Most car accident attorneys offer free initial consultations. It costs nothing to have a brief conversation and understand your exposure before it becomes a bigger problem. The timeline for car accident cases can stretch much longer than people expect once a formal claim or lawsuit is filed.
What Happens If You Leave Without Doing Any of This?
It bears repeating, because the number of people who convince themselves they can just drive away is significant.
Parking lots have surveillance cameras. Businesses have external cameras. Bystanders record everything on their phones. Forensic paint analysis can match paint transfer to a specific make and model. In dense urban areas, license plate readers capture vehicle movement around the clock.
Hit-and-run convictions for parked car damage typically result in fines between $500 and $5,000, license points, and potential suspension. In states with stricter laws, it can also mean mandatory community service or a brief jail sentence for repeat offenders. Your insurance rates will spike dramatically after a hit-and-run conviction — far more than they would after a disclosed, at-fault accident.
If the owner of the vehicle was inside — even if you didn’t see them — and they claim any kind of injury, you’re no longer dealing with property damage. You’re dealing with a personal injury claim, and the legal exposure grows accordingly. The calculus here isn’t complicated: the cost of staying and dealing with it is almost always lower than the cost of leaving.
Frequently Asked Questions
Do I have to report hitting a parked car to the police?
In most states, you’re required to file a police report if property damage exceeds a certain threshold — typically $500 to $1,000 depending on the state. Even when it’s not legally required, filing a report is often a smart move because it creates an official record that protects you from inflated claims later.
What if no one saw me hit the parked car?
The absence of witnesses doesn’t mean the absence of evidence. Parking lot cameras, nearby business cameras, paint transfer, and phone footage from bystanders are all common ways hit-and-run incidents get reported and investigated. Your legal obligation is the same regardless of whether anyone was watching: stop, attempt to locate the owner, and leave your contact information.
Will my insurance go up if I hit a parked car?
It depends on your insurer, your state, your coverage type, and your claim history. Many insurers apply an at-fault surcharge after a property damage claim. Some will waive it for a first offense below a certain damage threshold. Ask your agent directly before assuming — and note that a hit-and-run conviction almost always results in a much steeper rate increase than a properly disclosed, at-fault claim.
What if the owner demands more money than my insurance is willing to pay?
If the property owner’s repair estimate exceeds your insurer’s valuation, the dispute is usually handled between the two insurance companies. If it escalates beyond that — or if the other driver pursues you personally — your insurer is typically required to defend you up to your policy limits. If their demand exceeds your limits, that’s when you’d want to consult a car accident attorney to protect your personal assets.
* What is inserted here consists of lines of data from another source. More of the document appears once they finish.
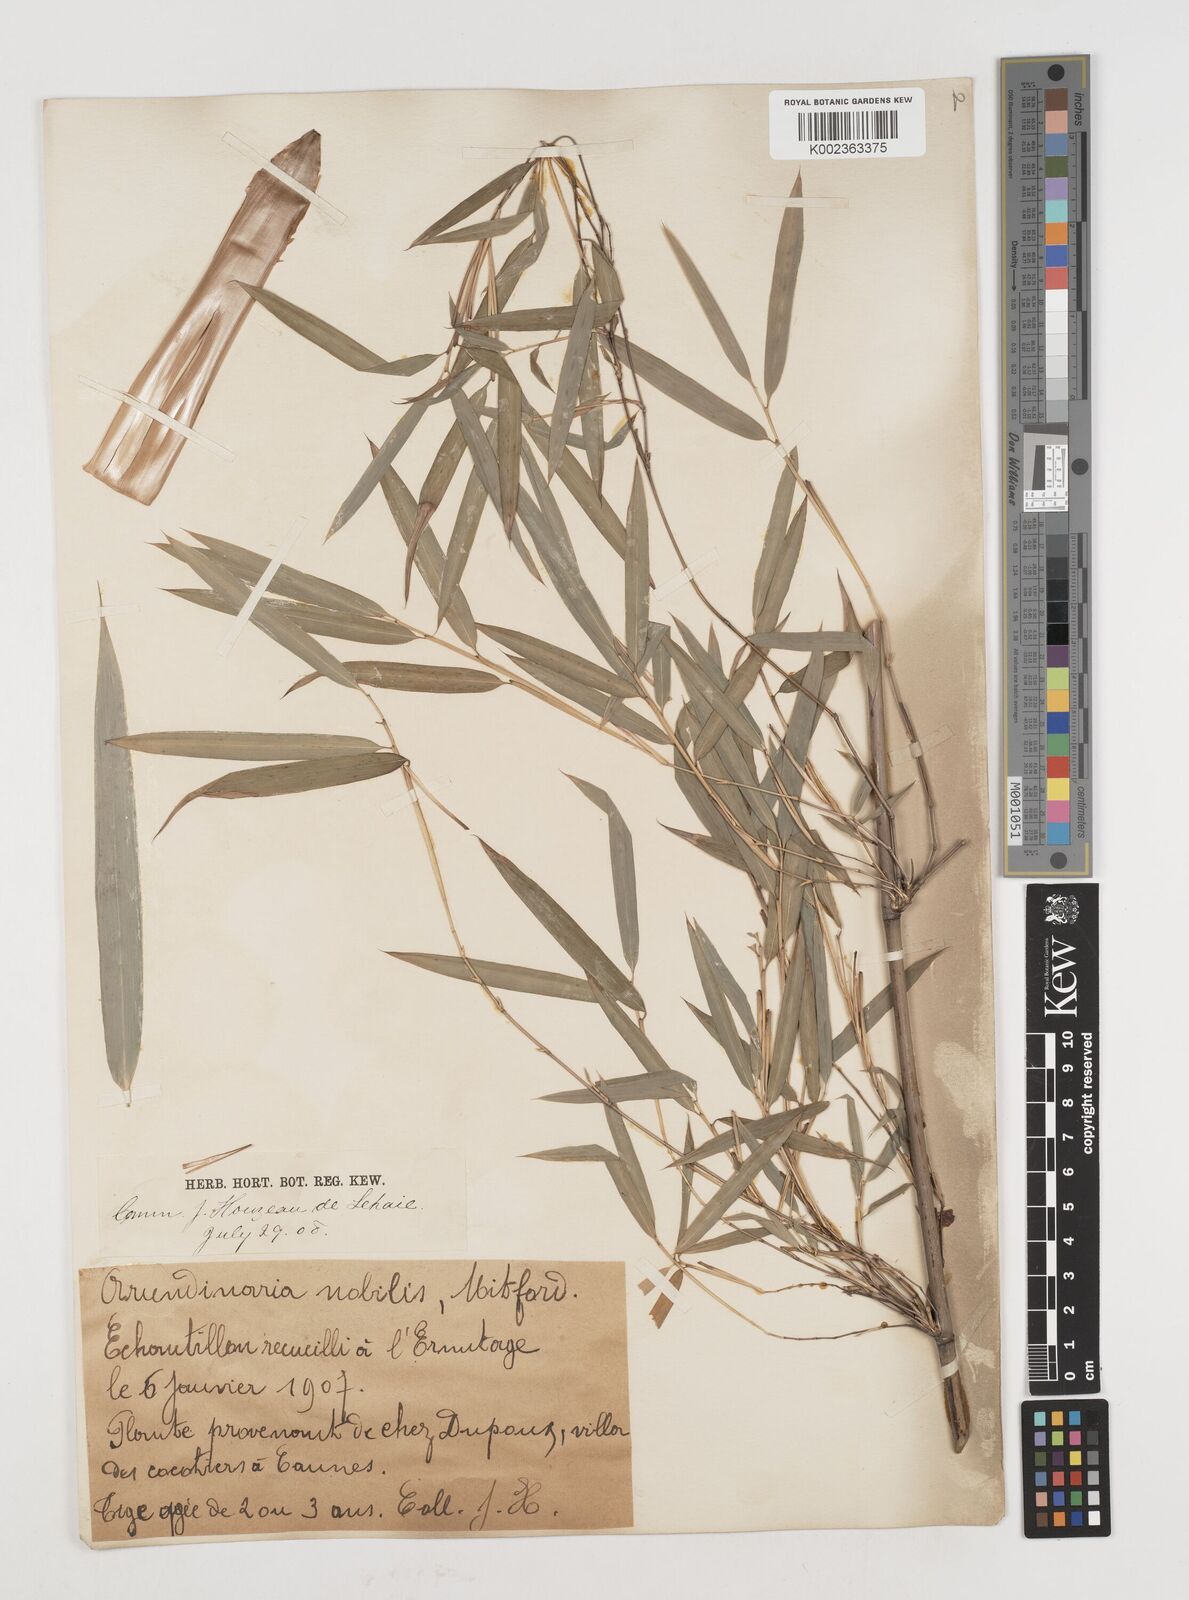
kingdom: Plantae
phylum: Tracheophyta
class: Liliopsida
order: Poales
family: Poaceae
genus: Himalayacalamus
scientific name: Himalayacalamus falconeri
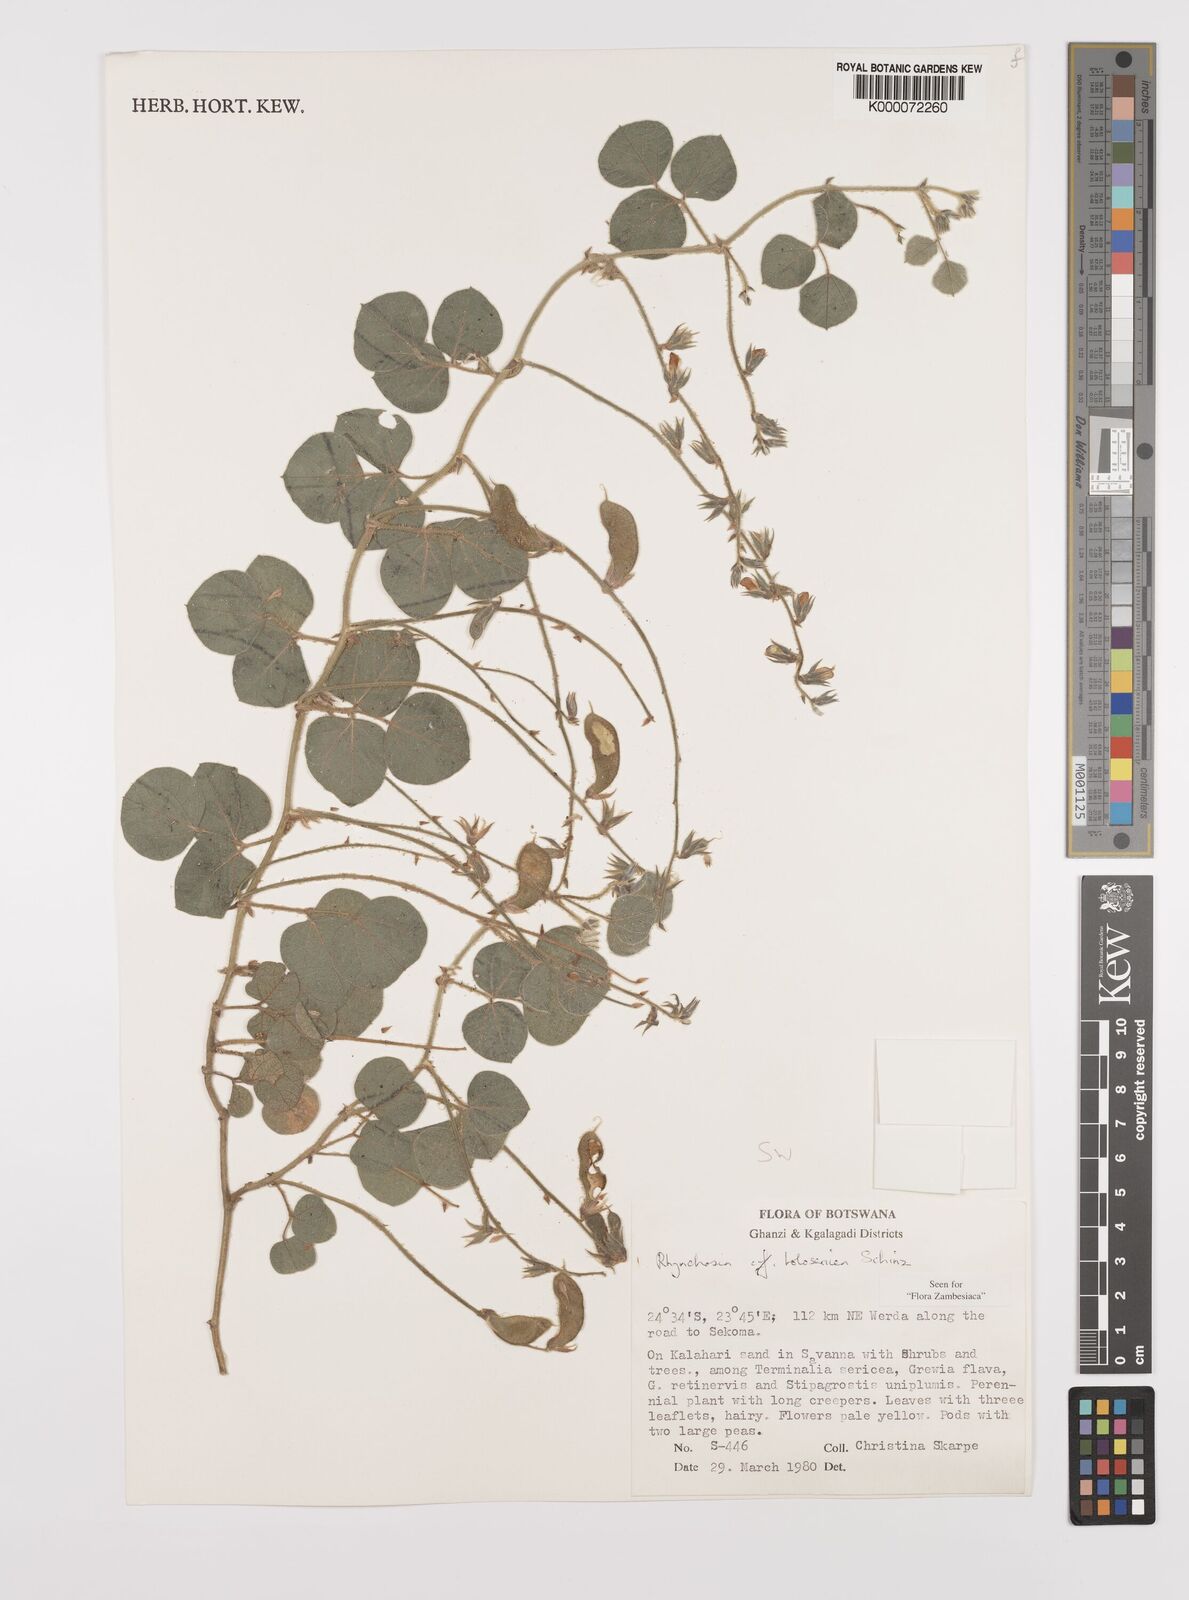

Is it a hit-and-run if I left a note?
Legally, leaving a thorough note with your name, address, phone number, and insurance information — after making a genuine effort to find the owner — satisfies the notification requirement in virtually every state. You should also photograph the note on the windshield before you leave. Keep in mind that leaving a note doesn’t substitute for filing a police report when one is required by state law based on the damage amount.